If a tornado was the finger of God, then what did you call the man who predicted God’s hand? David George was a prophet of severe weather. He offered not just protection but a sense of control just when I started becoming aware of my lack of it. Adolescence had become its own kind of storm system, volatile and unpredictable: My body’s boyish build had begun to shift course, budding breasts and bleeding, and I began to realize that even the sturdiest structures, like family and home, could be blown away in an instant. I latched on to David as a strange kind of constant. Tornadoes were both childhood monster and wrath of God, and David told me when they would come. Standing against his green screen, hands following the invisible path of the jet stream, he told me when the humidity was rising, when the barometer was falling, when the low-pressure systems were careening toward the high. He told me when we were under a watch or a warning. He stayed up with me on summer nights, when the watches lasted well into the early-morning hours. He kept me updated on each cell’s location, which direction it was heading, and what towns were in its path. A soothsayer, preparing us for who and what we might grieve, he told me the speed of straight-line winds, the diameter of hail, if a funnel had been spotted, and where it might touch down. He charted a path on the Doppler radar, a new technology then, to track the storm’s trajectory. He said, “Get to the basement.” He warned, “Find a windowless interior room.” The way parents’ nagging reminders hinted at their love, he said, “Take your flashlight, your radio, have extra batteries on hand.” He sat with me, tie loosened, as long as the power stayed on and the station stayed on the air—even as the winds rippled waves across my twelve-inch TV screen. He stayed by my side while my parents slept, the two of them convinced the sirens would save us.
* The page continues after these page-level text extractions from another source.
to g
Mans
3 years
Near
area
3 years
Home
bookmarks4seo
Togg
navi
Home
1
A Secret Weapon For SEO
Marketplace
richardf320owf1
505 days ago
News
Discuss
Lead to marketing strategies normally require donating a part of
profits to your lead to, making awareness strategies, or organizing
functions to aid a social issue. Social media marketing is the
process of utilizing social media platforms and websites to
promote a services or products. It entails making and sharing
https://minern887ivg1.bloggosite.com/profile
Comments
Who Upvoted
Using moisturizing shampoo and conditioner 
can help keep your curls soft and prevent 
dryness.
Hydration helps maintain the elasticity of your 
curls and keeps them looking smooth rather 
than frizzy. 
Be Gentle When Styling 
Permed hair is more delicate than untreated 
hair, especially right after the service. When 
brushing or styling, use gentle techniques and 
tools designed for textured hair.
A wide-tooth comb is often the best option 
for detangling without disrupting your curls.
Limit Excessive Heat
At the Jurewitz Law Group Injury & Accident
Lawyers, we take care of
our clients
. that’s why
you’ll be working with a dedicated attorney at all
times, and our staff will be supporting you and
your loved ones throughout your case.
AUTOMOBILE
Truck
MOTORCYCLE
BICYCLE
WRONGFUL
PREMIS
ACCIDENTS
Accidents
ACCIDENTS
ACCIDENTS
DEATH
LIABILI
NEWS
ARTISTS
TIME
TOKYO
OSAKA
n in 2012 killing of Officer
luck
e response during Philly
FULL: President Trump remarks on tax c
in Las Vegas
Twister was released in 1996, when I was thirteen. I saw the movie twice in theaters and owned a copy on VHS that I watched until the tape wore out and the picture on our tube TV began to wobble and wave like it did during a storm. I was fascinated by the idea of Oklahoma and Kansas, the dark heart of Tornado Alley. I dreamed of being a storm chaser, me and a crack team of scientists who might develop the ability to see inside a tornado—so we might better understand the storms and build better warning systems. So we might protect sleeping towns like Barneveld. It wasn’t enough to be saved; I wanted to be the savior.
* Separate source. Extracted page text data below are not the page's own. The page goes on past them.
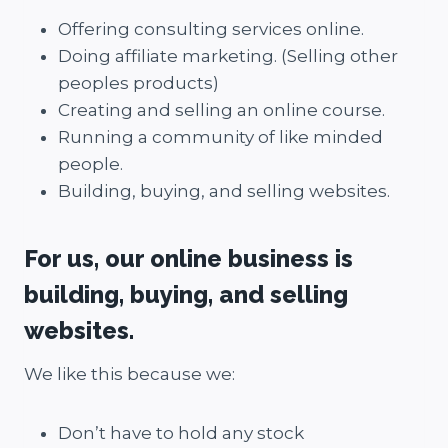
Offering consulting services online.
Doing affiliate marketing. (Selling other
peoples products)
Creating and selling an online course.
Running a community of like minded
people.
Building, buying, and selling websites.
For us, our online business is
building, buying, and selling
websites.
We like this because we:
Don’t have to hold any stock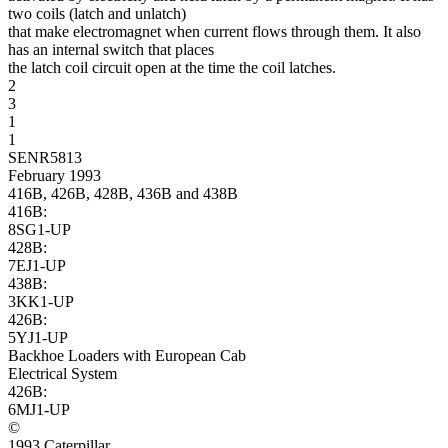
two coils (latch and unlatch)
that make electromagnet when current flows through them. It also
has an internal switch that places
the latch coil circuit open at the time the coil latches.
2
3
1
1
SENR5813
February 1993
416B, 426B, 428B, 436B and 438B
416B:
8SG1-UP
428B:
7EJ1-UP
438B:
3KK1-UP
426B:
5YJ1-UP
Backhoe Loaders with European Cab
Electrical System
426B:
6MJ1-UP
©
1993 Caterpillar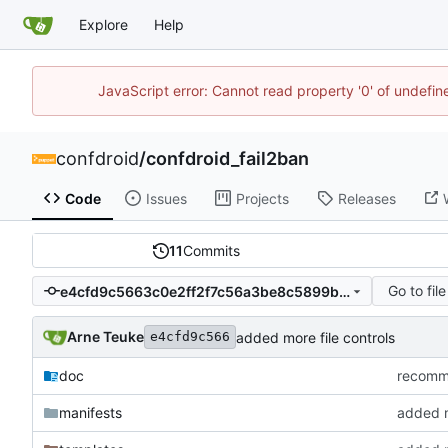
Explore
Help
JavaScript error: Cannot read property '0' of undefi
confdroid
/
confdroid_fail2ban
Code
Issues
Projects
Releases
11
Commits
Go to file
e4cfd9c5663c0e2ff2f7c56a3be8c5899b6daa9f
Arne Teuke
added more file controls
e4cfd9c566
doc
recommi
manifests
added m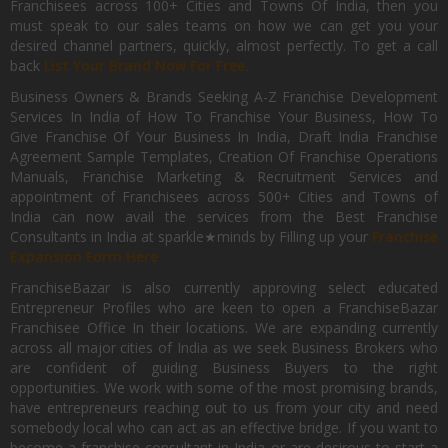
Franchisees across 100+ Cities and Towns Of India, then you
must speak to our sales teams on how we can get you your
desired channel partners, quickly, almost perfectly. To get a call
back
List Your Brand Now For Free.
Business Owners & Brands Seeking A-Z Franchise Development
Services In India of How To Franchise Your Business, How To
Give Franchise Of Your Business In India, Draft India Franchise
Agreement Sample Templates, Creation Of Franchise Operations
Manuals, Franchise Marketing & Recruitment Services and
appointment of Franchisees across 500+ Cities and Towns of
India can now avail the services from the Best Franchise
Consultants in India at sparkle★minds by Filling up your
Franchise
Expansion Form Here
FranchiseBazar is also currently approving select educated
Entrepreneur Profiles who are keen to open a FranchiseBazar
Franchisee Office In their locations. We are expanding currently
across all major cities of India as we seek Business Brokers who
are confident of guiding Business Buyers to the right
opportunities. We work with some of the most promising brands,
have entrepreneurs reaching out to us from your city and need
somebody local who can act as an effective bridge. If you want to
become a franchise consultant in India or are desirous to start a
In its opening week, Twister brought in over $41 million, making it the number one blockbuster in North America (second only that summer to Independence Day). It went on to earn over $500 million, was played constantly on the USA Network, and was quickly dubbed a New American Classic. But Roger Ebert gave it just a startling two and a half stars, calling it “loud” and “dumb,” and most other critics panned it, bemoaning the special effects taking a front seat in the proverbial storm-chasing pickup truck to character development and plot. On Rotten Tomatoes, the movie boasts a lousy 57 percent rating. When asked, meteorologists and storm chasers will still roll their eyes and tell you that, in terms of the movie’s science, it’s mostly bullshit.

I loved it. More than twenty years later, I still love it. On a recent rewatch (which I do at least once a year, typically at the height of tornado season), I discovered that even though I know the movie by heart, it still fills me with certain dread. I’m still terrified as Bill and Jo drive headlong into each storm, cows swooping by and oil tankers exploding in their path. It’s a ridiculous movie, and of course I know every time how it will end: impossibly—with Bill and Jo strapped to a pipe in the middle of a pasture, swinging in the wind in the dead center of an F5 and miraculously surviving. But during those 113 ridiculous minutes, I’m still gripped by the possibilities the movie entertains. I’m still held fast by both the fear and the thrill of it. I’m still convinced that I, too, could survive an F5.